- [任务要求] 请将以下材料中的“動作保証品”一律替换为“動作確認済み品”，其余内容保持不变，完整重写全部各行。

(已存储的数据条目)
++++

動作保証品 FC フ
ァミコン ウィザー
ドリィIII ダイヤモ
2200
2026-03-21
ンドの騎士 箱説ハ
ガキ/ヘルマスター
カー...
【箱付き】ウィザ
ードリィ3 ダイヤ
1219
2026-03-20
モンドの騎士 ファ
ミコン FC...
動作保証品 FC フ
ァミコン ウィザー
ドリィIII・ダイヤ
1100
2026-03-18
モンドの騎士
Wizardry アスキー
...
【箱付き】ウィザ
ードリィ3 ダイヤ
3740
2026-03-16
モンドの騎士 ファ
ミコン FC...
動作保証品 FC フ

++++

- [本题解答]
動作確認済み品 FC フ
ァミコン ウィザー
ドリィIII ダイヤモ
2200
2026-03-21
ンドの騎士 箱説ハ
ガキ/ヘルマスター
カー...
【箱付き】ウィザ
ードリィ3 ダイヤ
1219
2026-03-20
モンドの騎士 ファ
ミコン FC...
動作確認済み品 FC フ
ァミコン ウィザー
ドリィIII・ダイヤ
1100
2026-03-18
モンドの騎士
Wizardry アスキー
...
【箱付き】ウィザ
ードリィ3 ダイヤ
3740
2026-03-16
モンドの騎士 ファ
ミコン FC...
動作確認済み品 FC フ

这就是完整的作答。